Kit has the advantage of a longer history and a larger ecosystem. There are more integrations with third-party tools, more landing page templates, and a larger community of creators sharing growth strategies. Kit's visual automation builder is also more sophisticated, letting you create complex subscriber journeys with conditional branching — useful for onboarding sequences that convert casual readers into engaged fans.

Kit's Creator Network offers newsletter cross-promotion, similar to beehiiv's recommendation network, though it launched later and the network effects are still building. Kit also integrates natively with WordPress, Teachable, and other tools in the creator ecosystem that have large existing user bases.

For pure newsletter subscriber growth in 2026, beehiiv's recommendation network and SEO archives give it an edge. For creators who need growth tools integrated with a broader ecosystem of landing pages, automation, and product delivery, Kit's maturity and integration depth still matter.

The Rebrand Problem

We would be glossing over reality if we did not address Kit's rebrand from ConvertKit, because it has had measurable effects on user trust and platform perception.

The rebrand to Kit in late 2024 was controversial from the start. The ConvertKit name had over a decade of brand equity in the creator community. Switching to a generic four-letter word created confusion, broke muscle memory, and required every integration partner to update their documentation.

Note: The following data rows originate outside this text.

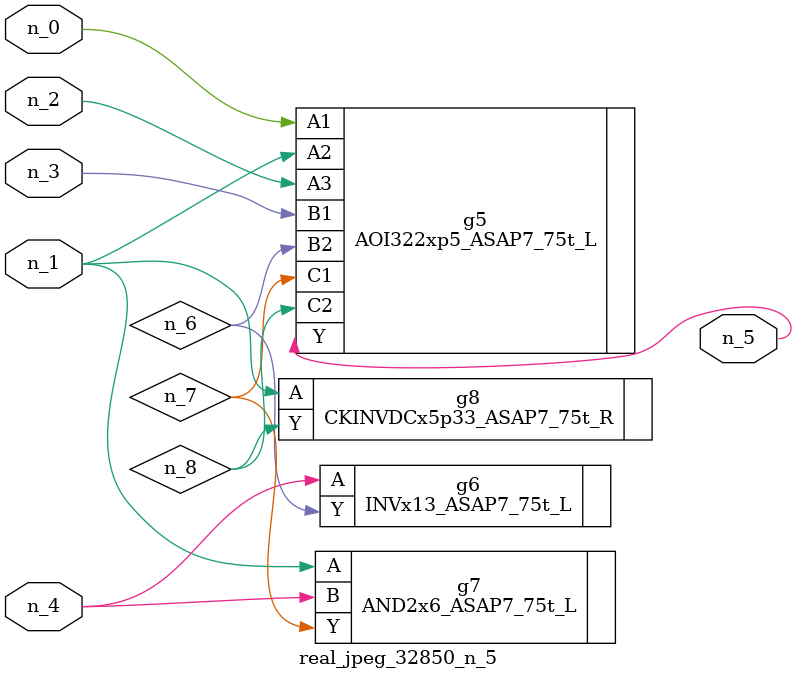
<source format=v>
module real_jpeg_32850_n_5 (n_4, n_0, n_1, n_2, n_3, n_5);

input n_4;
input n_0;
input n_1;
input n_2;
input n_3;

output n_5;

wire n_8;
wire n_6;
wire n_7;

AOI322xp5_ASAP7_75t_L g5 ( 
.A1(n_0),
.A2(n_1),
.A3(n_2),
.B1(n_3),
.B2(n_6),
.C1(n_7),
.C2(n_8),
.Y(n_5)
);

AND2x6_ASAP7_75t_L g7 ( 
.A(n_1),
.B(n_4),
.Y(n_7)
);

CKINVDCx5p33_ASAP7_75t_R g8 ( 
.A(n_1),
.Y(n_8)
);

INVx13_ASAP7_75t_L g6 ( 
.A(n_4),
.Y(n_6)
);


endmodule
</source>
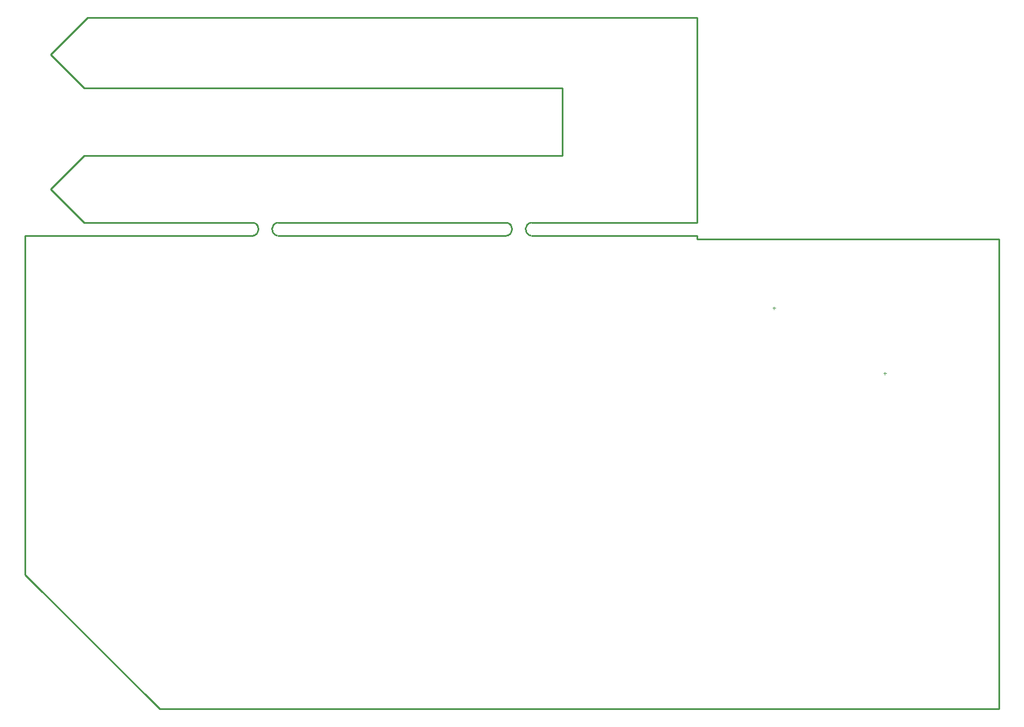
<source format=gm1>
%FSLAX25Y25*%
%MOIN*%
G70*
G01*
G75*
G04 Layer_Color=16711935*
%ADD10R,0.03937X0.04331*%
%ADD11R,0.04331X0.03937*%
%ADD12R,0.11811X0.09055*%
%ADD13R,0.07874X0.02756*%
%ADD14R,0.09449X0.12992*%
%ADD15R,0.24016X0.40000*%
%ADD16R,0.12992X0.09449*%
%ADD17R,0.07874X0.02362*%
%ADD18R,0.02362X0.06102*%
%ADD19C,0.01000*%
%ADD20C,0.02756*%
%ADD21C,0.03937*%
%ADD22C,0.05906*%
%ADD23C,0.01969*%
%ADD24C,0.07874*%
%ADD25C,0.01575*%
%ADD26C,0.27559*%
%ADD27C,0.07087*%
%ADD28C,0.09843*%
%ADD29C,0.05906*%
%ADD30C,0.08661*%
%ADD31O,0.07874X0.03937*%
%ADD32O,0.07874X0.03937*%
%ADD33R,0.06299X0.06299*%
%ADD34C,0.06299*%
%ADD35R,0.06299X0.06299*%
%ADD36R,0.05906X0.05906*%
%ADD37C,0.04724*%
%ADD38C,0.01969*%
%ADD39R,0.05906X0.05906*%
%ADD40O,0.03937X0.07874*%
%ADD41O,0.07874X0.04331*%
%ADD42C,0.03937*%
%ADD43C,0.02756*%
%ADD44C,0.05000*%
%ADD45C,0.03543*%
%ADD46C,0.06693*%
%ADD47C,0.00394*%
%ADD48C,0.00787*%
%ADD49C,0.00591*%
%ADD50C,0.00800*%
%ADD51R,0.04737X0.05131*%
%ADD52R,0.05131X0.04737*%
%ADD53R,0.12611X0.09855*%
%ADD54R,0.08674X0.03556*%
%ADD55R,0.10249X0.13792*%
%ADD56R,0.24816X0.40800*%
%ADD57R,0.13792X0.10249*%
%ADD58R,0.08674X0.03162*%
%ADD59R,0.03162X0.06902*%
%ADD60C,0.07887*%
%ADD61C,0.10642*%
%ADD62C,0.06706*%
%ADD63C,0.09461*%
%ADD64O,0.08674X0.04737*%
%ADD65O,0.08674X0.04737*%
%ADD66R,0.07099X0.07099*%
%ADD67C,0.07099*%
%ADD68R,0.07099X0.07099*%
%ADD69R,0.06706X0.06706*%
%ADD70C,0.05524*%
%ADD71C,0.02769*%
%ADD72R,0.06706X0.06706*%
%ADD73O,0.04737X0.08674*%
%ADD74O,0.08674X0.05131*%
%ADD75C,0.04737*%
%ADD76C,0.03556*%
%ADD77C,0.05800*%
%ADD78C,0.04343*%
%ADD79C,0.07493*%
D19*
X282044Y277593D02*
G03*
X282549Y285299I-514J3903D01*
G01*
X296764Y285399D02*
G03*
X296259Y277693I514J-3903D01*
G01*
X148108Y285399D02*
G03*
X147603Y277693I514J-3903D01*
G01*
X133388Y277593D02*
G03*
X133893Y285299I-514J3903D01*
G01*
X148108Y277593D02*
X282010D01*
X148108Y285399D02*
X282456D01*
X-0Y277559D02*
X34Y277593D01*
X133388D01*
X34449Y285433D02*
X133800D01*
X14764Y305118D02*
X34449Y285433D01*
X14764Y305118D02*
X34449Y324803D01*
X314961D01*
Y364173D01*
X34449D02*
X314961D01*
X14764Y383858D02*
X34449Y364173D01*
X14764Y383858D02*
X36417Y405512D01*
X393701D01*
Y285433D02*
Y405512D01*
X393667Y285399D02*
X393701Y285433D01*
X296730Y285399D02*
X393667D01*
X296730Y277593D02*
X393667D01*
X393701Y277559D01*
Y275590D02*
Y277559D01*
Y275590D02*
X570866D01*
X570866Y275590D01*
Y0D02*
Y275590D01*
X78740Y0D02*
X570866D01*
X-0Y78740D02*
X78740Y0D01*
X-0Y78740D02*
Y277559D01*
D47*
X503150Y196850D02*
X504724D01*
X503937Y196063D02*
Y197638D01*
X438976Y234449D02*
Y236024D01*
X438189Y235236D02*
X439764D01*
M02*

</source>
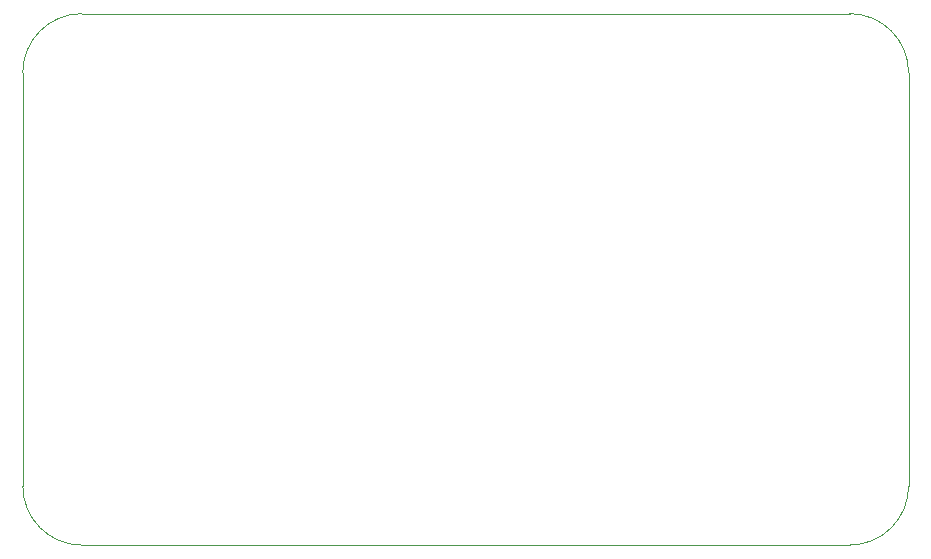
<source format=gm1>
%TF.GenerationSoftware,KiCad,Pcbnew,7.0.7*%
%TF.CreationDate,2023-08-30T15:56:40-04:00*%
%TF.ProjectId,RailSplitter,5261696c-5370-46c6-9974-7465722e6b69,rev?*%
%TF.SameCoordinates,Original*%
%TF.FileFunction,Profile,NP*%
%FSLAX46Y46*%
G04 Gerber Fmt 4.6, Leading zero omitted, Abs format (unit mm)*
G04 Created by KiCad (PCBNEW 7.0.7) date 2023-08-30 15:56:40*
%MOMM*%
%LPD*%
G01*
G04 APERTURE LIST*
%TA.AperFunction,Profile*%
%ADD10C,0.100000*%
%TD*%
G04 APERTURE END LIST*
D10*
X165000000Y-140000000D02*
X100000000Y-140000000D01*
X165000000Y-140000000D02*
G75*
G03*
X170000000Y-135000000I0J5000000D01*
G01*
X95000000Y-135000000D02*
G75*
G03*
X100000000Y-140000000I5000000J0D01*
G01*
X95000000Y-100000000D02*
X95000000Y-135000000D01*
X170000000Y-100000000D02*
X170000000Y-135000000D01*
X170000000Y-100000000D02*
G75*
G03*
X165000000Y-95000000I-5000000J0D01*
G01*
X100000000Y-95000000D02*
X165000000Y-95000000D01*
X100000000Y-95000000D02*
G75*
G03*
X95000000Y-100000000I0J-5000000D01*
G01*
M02*

</source>
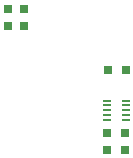
<source format=gbr>
G04 #@! TF.GenerationSoftware,KiCad,Pcbnew,(6.0.1-0)*
G04 #@! TF.CreationDate,2022-09-26T15:25:48+02:00*
G04 #@! TF.ProjectId,avrCubeRev2,61767243-7562-4655-9265-76322e6b6963,rev?*
G04 #@! TF.SameCoordinates,Original*
G04 #@! TF.FileFunction,Paste,Bot*
G04 #@! TF.FilePolarity,Positive*
%FSLAX46Y46*%
G04 Gerber Fmt 4.6, Leading zero omitted, Abs format (unit mm)*
G04 Created by KiCad (PCBNEW (6.0.1-0)) date 2022-09-26 15:25:48*
%MOMM*%
%LPD*%
G01*
G04 APERTURE LIST*
%ADD10R,0.750000X0.800000*%
%ADD11R,0.800000X0.750000*%
%ADD12R,0.700000X0.250000*%
G04 APERTURE END LIST*
D10*
X68603000Y-76750000D03*
X68603000Y-78250000D03*
X70000000Y-76750000D03*
X70000000Y-78250000D03*
D11*
X77050000Y-87300000D03*
X78550000Y-87300000D03*
X77050000Y-88697000D03*
X78550000Y-88697000D03*
D12*
X77051000Y-86144000D03*
X77051000Y-85744000D03*
X77051000Y-85344000D03*
X77051000Y-84944000D03*
X77051000Y-84544000D03*
X78651000Y-84544000D03*
X78651000Y-84944000D03*
X78651000Y-85344000D03*
X78651000Y-85744000D03*
X78651000Y-86144000D03*
D11*
X77101000Y-81915000D03*
X78601000Y-81915000D03*
M02*

</source>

The Trustpilot profile for convertkit.com carries a 1.8 out of 5 rating, much of which reflects frustration with the rebrand — broken links, confusion about accounts, and general dissatisfaction with the change.

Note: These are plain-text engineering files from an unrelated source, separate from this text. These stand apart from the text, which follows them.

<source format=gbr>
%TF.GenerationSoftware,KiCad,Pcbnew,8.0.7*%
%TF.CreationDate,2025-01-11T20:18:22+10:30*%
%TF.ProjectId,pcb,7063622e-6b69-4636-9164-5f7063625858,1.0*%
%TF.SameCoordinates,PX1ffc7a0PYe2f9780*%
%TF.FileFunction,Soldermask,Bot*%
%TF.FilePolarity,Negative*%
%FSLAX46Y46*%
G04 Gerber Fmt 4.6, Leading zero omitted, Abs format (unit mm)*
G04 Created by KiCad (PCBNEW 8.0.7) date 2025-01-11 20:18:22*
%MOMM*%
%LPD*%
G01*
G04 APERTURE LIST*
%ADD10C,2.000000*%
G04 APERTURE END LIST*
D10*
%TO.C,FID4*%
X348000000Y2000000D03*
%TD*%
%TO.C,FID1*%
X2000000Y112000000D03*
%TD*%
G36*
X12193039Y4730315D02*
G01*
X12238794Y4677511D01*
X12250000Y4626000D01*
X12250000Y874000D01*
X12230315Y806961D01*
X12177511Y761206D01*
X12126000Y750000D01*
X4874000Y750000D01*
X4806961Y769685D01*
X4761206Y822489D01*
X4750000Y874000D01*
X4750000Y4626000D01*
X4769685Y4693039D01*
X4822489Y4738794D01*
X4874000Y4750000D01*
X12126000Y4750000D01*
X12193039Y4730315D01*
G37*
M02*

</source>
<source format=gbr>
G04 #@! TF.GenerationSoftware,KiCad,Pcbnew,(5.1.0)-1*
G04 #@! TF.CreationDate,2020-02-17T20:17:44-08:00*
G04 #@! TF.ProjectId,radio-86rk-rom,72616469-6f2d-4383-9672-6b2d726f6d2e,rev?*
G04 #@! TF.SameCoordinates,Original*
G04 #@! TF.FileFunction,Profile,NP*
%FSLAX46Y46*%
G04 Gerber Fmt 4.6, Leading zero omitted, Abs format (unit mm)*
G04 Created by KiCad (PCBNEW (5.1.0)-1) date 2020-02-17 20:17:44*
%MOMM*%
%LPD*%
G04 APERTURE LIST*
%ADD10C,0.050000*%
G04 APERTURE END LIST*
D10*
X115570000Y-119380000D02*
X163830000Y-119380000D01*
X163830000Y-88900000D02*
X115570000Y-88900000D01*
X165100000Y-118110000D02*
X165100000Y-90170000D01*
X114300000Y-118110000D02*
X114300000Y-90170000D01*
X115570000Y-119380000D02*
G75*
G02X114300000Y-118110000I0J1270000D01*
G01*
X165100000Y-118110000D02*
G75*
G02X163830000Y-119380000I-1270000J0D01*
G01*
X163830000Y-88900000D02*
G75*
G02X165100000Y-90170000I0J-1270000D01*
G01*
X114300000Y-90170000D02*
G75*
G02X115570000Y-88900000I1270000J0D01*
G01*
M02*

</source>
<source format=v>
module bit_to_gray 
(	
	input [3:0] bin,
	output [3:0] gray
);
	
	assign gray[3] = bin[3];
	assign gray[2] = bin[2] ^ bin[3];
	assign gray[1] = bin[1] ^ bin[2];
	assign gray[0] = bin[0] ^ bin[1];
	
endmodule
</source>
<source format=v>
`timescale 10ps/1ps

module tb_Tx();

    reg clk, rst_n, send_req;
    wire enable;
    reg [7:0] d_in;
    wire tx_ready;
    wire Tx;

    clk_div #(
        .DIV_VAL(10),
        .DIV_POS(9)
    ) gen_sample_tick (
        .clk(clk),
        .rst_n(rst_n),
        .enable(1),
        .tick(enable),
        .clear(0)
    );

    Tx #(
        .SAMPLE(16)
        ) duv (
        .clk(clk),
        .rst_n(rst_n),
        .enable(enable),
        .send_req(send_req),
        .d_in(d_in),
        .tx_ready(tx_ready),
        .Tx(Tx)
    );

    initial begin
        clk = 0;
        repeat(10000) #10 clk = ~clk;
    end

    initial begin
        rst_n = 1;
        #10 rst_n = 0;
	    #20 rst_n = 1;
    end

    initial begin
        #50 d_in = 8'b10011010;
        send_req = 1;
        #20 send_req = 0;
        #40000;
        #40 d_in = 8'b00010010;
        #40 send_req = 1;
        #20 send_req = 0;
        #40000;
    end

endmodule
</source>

The separate kit.com Trustpilot profile sits at a healthier 4.0 out of 5, which suggests that the underlying product remains well-regarded by people who evaluate it fresh. But the split in review profiles makes it harder to get an accurate picture of overall user satisfaction, and the rebrand anger is a real sentiment that has not fully dissipated.

Some integrations experienced temporary issues during the transition as URLs and API endpoints changed. While most were resolved relatively quickly, the disruption affected creators who had built their business infrastructure around ConvertKit's ecosystem. Trust, once shaken, takes time to rebuild.

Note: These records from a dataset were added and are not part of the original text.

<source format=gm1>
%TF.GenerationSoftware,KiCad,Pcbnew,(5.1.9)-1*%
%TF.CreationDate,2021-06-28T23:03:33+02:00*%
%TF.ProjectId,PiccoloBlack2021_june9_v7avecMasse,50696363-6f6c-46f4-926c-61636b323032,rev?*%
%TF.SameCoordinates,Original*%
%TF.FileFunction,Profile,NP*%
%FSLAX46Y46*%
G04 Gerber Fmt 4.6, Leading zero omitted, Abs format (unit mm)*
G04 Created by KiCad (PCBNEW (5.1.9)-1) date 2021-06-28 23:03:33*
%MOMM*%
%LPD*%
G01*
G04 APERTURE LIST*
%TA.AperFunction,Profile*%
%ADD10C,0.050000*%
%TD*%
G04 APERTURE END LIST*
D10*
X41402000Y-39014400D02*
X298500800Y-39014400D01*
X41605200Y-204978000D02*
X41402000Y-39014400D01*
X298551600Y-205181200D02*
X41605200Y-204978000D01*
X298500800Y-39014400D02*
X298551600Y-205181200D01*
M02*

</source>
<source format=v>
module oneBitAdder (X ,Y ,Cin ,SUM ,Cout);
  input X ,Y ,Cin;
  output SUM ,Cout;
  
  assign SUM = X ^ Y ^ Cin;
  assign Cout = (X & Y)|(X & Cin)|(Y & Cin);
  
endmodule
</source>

beehiiv, as a younger platform, carries none of this baggage. It has been beehiiv from day one, its branding is consistent, and there is no legacy confusion to navigate. For creators evaluating both platforms fresh in 2026, beehiiv presents a cleaner, more straightforward proposition — though it is worth noting that Kit's underlying technology and feature set were not affected by the name change.

Our Verdict

beehiiv wins for newsletter-first creators who want to build a media business around their email content. The built-in ad network, multi-tier paid subscriptions, recommendation network for organic growth, and SEO-friendly archives create a complete toolkit for turning a newsletter into a sustainable business. If your plan is to grow a large subscriber base and monetise through a combination of advertising and premium content, beehiiv is purpose-built for that path and priced favourably at scale.

Kit wins for digital entrepreneurs who sell courses, coaching, memberships, and digital products — and use their newsletter as the engine that drives those sales. Kit's visual automation builder is more mature for complex subscriber journeys, the commerce integration is deeper, and the ecosystem of tools and templates for product-based creator businesses is more developed. If your newsletter exists to nurture subscribers toward purchasing your products, Kit's infrastructure supports that model better.

If you are starting completely fresh in 2026 and your primary thing is building a newsletter, beehiiv is the stronger bet. The platform is purpose-built for the newsletter economy, the monetisation tools are more comprehensive, and the growth network gives you a structural advantage that Kit cannot currently match.

For creators who straddle both worlds — some newsletter revenue and some product revenue — the decision is harder. Lean toward whichever revenue stream you expect to be larger in 12 months. And regardless of which you choose, both platforms offer free plans generous enough to test the experience before committing money.